The only iffy part of Tunick's analysis is "as a result." Perhaps women came in being thoughtful, prudent and cautious.

One of my interviewees, Mother’s Work founder and COO Rebecca Matthias, does not dwell on gender differences -- because "I don't think of women differently, I just think about people and their abilities." But, by asking about differences in management style, I was able to get this out of her: "I do believe that, in general, women are not as aggressive as men are. To me, it doesn't come naturally to be kind of 'killer' aggressive. I'm more intellectual about it -- I kind of 'know what I want.' On a personal basis, I don't think I'm as aggressive as men are. Which is another reason I decided I wasn't gonna make it working for another corporation: I didn't think I could climb that ladder."

That's quite a tribute to the ladder's brutality or futility, because Matthias impressed a Fortune correspondent the same way she did me -- as a Type A+ bundle of energy and willpower.

Amending Matthias, Parker Sroufe, a recruiter for and sometimes manager of startups in the Northwest, says "there are also times when women must be aggressive to survive. If they don't, they and the organization suffer or even perish." Yet, apart from those flashpoints, "managers have got to understand that women are different but the job will get done -- differently, and generally just as well, but differently. If the manager does not come to understand this, they will leave talent and results on the table."
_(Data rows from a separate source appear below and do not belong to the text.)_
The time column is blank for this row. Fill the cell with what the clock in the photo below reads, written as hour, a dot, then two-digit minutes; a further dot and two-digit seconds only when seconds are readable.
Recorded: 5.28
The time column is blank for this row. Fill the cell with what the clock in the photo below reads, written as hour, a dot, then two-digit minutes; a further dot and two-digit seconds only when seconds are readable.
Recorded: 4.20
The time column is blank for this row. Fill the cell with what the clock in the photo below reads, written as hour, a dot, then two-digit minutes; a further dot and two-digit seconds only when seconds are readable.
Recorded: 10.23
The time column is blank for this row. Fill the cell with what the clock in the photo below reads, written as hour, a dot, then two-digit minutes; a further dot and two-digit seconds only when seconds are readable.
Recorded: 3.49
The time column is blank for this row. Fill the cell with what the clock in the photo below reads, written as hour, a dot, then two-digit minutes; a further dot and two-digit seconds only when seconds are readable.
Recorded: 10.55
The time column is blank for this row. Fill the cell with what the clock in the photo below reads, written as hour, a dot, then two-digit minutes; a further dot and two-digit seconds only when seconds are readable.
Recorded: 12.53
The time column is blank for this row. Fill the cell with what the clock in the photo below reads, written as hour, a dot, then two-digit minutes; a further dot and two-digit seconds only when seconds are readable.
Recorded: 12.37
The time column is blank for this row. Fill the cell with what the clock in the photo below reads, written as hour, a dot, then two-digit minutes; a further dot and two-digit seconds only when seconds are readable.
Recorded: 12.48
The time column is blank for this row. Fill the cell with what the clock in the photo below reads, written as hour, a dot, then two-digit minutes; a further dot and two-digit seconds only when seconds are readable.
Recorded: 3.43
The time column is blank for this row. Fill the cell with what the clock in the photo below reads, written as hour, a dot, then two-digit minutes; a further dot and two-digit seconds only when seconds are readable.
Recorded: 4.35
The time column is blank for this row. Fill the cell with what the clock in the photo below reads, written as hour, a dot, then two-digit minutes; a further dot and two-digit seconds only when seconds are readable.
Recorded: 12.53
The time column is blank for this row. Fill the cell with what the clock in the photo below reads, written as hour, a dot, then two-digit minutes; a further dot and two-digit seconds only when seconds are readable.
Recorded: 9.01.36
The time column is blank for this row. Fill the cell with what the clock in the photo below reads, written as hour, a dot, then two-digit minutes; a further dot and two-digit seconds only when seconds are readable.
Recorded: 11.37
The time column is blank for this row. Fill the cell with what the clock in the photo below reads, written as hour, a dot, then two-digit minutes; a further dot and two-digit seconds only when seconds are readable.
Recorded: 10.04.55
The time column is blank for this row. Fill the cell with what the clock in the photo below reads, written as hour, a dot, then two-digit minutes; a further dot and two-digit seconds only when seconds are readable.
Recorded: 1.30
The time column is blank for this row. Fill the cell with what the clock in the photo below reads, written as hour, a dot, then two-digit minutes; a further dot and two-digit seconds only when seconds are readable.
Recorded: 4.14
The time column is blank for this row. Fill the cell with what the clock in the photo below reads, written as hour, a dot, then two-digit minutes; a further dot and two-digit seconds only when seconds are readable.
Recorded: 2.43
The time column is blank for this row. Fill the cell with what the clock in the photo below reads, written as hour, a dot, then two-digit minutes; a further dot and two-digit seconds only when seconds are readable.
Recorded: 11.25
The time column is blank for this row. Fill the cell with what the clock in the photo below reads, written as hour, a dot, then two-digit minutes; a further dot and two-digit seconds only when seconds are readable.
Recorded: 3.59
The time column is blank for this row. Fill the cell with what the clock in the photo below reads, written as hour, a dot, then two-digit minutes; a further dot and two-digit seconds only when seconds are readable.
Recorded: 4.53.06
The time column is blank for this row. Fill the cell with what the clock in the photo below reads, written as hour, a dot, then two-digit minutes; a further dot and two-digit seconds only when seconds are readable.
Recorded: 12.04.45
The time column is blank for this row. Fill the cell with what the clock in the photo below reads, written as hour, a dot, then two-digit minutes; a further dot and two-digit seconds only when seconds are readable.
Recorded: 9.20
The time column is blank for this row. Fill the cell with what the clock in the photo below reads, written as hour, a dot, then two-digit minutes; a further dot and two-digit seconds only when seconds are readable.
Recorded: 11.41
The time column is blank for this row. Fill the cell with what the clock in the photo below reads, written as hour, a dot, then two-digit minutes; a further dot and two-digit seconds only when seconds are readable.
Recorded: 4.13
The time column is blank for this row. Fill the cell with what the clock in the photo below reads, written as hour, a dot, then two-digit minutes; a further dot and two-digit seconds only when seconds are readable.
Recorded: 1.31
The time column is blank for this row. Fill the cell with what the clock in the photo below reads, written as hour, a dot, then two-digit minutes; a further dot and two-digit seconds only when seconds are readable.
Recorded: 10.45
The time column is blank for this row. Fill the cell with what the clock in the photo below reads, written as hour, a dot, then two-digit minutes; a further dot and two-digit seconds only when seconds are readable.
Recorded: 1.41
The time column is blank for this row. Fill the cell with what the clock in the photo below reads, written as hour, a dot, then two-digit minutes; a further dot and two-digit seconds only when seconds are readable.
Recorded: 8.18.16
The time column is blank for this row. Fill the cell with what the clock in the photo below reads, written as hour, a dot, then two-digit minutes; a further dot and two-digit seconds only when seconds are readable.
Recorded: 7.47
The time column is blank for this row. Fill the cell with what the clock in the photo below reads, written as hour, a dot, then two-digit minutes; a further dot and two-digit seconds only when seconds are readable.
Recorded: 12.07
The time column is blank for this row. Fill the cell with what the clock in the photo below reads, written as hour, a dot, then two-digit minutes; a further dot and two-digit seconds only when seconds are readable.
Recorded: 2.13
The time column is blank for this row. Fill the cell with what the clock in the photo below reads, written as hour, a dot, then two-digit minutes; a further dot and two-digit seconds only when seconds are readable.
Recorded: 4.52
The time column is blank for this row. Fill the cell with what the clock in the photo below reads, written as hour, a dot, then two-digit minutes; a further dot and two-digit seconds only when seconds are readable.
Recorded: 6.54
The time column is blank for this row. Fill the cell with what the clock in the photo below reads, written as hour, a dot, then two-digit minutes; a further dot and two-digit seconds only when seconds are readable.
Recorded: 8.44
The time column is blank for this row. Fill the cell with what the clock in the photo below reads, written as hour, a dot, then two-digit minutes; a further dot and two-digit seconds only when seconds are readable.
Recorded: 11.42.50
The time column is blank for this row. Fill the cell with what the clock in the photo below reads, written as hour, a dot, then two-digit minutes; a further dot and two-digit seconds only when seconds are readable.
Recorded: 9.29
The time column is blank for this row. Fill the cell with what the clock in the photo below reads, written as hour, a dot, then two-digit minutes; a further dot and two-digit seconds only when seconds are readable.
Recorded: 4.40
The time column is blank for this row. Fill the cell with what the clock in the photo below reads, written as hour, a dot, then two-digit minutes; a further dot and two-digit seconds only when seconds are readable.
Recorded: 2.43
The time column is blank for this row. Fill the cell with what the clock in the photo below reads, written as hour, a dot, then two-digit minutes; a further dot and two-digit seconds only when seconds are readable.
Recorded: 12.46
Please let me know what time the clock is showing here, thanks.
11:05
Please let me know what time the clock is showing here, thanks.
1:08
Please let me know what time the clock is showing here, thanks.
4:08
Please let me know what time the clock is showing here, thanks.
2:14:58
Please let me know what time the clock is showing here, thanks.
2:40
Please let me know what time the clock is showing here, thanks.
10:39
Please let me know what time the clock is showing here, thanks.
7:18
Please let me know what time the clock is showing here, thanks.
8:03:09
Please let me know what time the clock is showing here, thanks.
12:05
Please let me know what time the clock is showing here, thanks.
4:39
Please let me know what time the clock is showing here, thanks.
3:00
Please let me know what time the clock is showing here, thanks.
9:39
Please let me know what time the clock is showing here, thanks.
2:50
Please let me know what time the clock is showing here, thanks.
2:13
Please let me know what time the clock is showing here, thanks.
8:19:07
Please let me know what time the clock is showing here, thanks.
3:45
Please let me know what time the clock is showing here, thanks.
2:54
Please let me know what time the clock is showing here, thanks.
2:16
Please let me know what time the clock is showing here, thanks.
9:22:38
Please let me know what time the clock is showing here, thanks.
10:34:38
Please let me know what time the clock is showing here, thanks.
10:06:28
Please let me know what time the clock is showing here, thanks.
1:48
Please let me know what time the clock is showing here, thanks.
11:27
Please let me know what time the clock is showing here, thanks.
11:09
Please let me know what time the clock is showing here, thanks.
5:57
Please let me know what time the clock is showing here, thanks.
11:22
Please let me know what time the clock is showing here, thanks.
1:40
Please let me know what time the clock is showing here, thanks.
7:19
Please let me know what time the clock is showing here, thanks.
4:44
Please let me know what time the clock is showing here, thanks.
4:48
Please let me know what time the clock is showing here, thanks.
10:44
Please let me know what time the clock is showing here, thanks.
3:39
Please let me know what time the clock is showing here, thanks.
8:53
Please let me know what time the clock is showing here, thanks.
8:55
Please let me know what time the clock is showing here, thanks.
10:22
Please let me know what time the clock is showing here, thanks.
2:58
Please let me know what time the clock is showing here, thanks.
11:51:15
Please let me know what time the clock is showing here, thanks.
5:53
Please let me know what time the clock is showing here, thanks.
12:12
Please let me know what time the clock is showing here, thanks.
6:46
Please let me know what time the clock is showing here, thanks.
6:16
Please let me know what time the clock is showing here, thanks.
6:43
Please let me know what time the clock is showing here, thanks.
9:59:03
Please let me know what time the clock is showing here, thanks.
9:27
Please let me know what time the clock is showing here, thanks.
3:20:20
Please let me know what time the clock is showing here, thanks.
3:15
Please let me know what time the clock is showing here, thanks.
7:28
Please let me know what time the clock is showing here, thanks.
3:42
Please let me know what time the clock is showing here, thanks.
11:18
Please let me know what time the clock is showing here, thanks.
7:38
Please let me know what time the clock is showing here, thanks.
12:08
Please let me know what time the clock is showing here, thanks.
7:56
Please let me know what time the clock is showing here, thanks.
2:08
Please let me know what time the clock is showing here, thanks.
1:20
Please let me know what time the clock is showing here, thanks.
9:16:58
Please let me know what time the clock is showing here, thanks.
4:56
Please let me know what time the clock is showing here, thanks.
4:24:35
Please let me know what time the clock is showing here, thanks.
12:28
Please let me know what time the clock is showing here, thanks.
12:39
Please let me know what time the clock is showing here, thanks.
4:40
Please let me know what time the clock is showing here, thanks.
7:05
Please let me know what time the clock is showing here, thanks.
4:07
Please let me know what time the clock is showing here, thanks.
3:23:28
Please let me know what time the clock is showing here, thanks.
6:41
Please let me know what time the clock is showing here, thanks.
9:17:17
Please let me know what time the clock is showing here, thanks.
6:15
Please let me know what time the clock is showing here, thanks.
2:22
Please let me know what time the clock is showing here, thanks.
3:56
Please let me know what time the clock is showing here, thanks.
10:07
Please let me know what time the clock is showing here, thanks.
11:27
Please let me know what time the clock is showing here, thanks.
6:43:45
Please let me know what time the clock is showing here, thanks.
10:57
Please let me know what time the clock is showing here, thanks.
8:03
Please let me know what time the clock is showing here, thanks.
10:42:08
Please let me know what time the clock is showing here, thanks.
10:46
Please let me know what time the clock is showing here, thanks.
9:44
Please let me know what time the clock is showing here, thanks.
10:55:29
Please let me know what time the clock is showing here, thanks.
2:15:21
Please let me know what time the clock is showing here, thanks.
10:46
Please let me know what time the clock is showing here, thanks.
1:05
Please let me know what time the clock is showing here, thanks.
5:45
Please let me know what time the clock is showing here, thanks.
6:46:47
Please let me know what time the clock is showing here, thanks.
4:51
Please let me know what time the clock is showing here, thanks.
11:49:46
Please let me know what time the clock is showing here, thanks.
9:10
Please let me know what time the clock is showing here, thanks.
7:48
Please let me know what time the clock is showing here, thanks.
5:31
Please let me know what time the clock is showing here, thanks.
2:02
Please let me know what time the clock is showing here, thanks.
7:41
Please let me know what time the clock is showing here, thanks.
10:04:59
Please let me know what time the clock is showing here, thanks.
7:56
Not surprisingly, the Fortune analysis reported: "Company size...seems to have an impact on career-satisfaction. Women who work in companies with fewer than 100 employees are more likely to be 'very satisfied' with the current status of their careers than women in larger corporations."

If we let the overall numbers decide, the real story about women and big business is no longer the rare standouts, but rather the ones who -- because of some mix of Boomer individualism, Glass Ceiling, and the refusal to sacrifice family to career -- leave or avoid a corporate straitjacket sketched by almost everyone I have quoted up to this point.

The big news in the 1993 Swiss/Walker book is therefore not the story it attempts to tell -- i.e. that Superwoman is a myth, you really can't have it all, men in big companies are juveniles who simply traded their wet towels for briefcases, etc. Though publishers apparently make money by continually discovering it, that set of revelations is at least 10 years old.

Rather, the book's breakthrough is a section on self-employment: One chapter, 32 pages, called "Off the Beaten Path: The New Entrepreneurs." This part of the Swiss/Walker book is more buoyant than anything I've come across about women in business. Here, creation and ownership push aside rat races and Glass Ceilings. "[E]ach of the women we surveyed has brought her own approach to finding the balance that works for her career, her family situation, and her children. Few say they have all the flexibility they would like in their jobs, but they are close -- much closer than if they had stayed in traditional corporate structures."

The final summary point by Swiss and Walker for this group: "Most say they will never 'go back' unless they do not have a choice." No ambiguity there.

Unfortunately, the book's final 21 pages -- "what employers can do," a checklist for being a good negotiator with your boss, a Call To Action, etc. -- are mostly tactical and entirely damage-control, because they run right back to the skyscraper and its headaches. The authors had the real breakout earlier: It was handed to them by the sizable share of survey-respondents who tried self-employment and intend to keep it.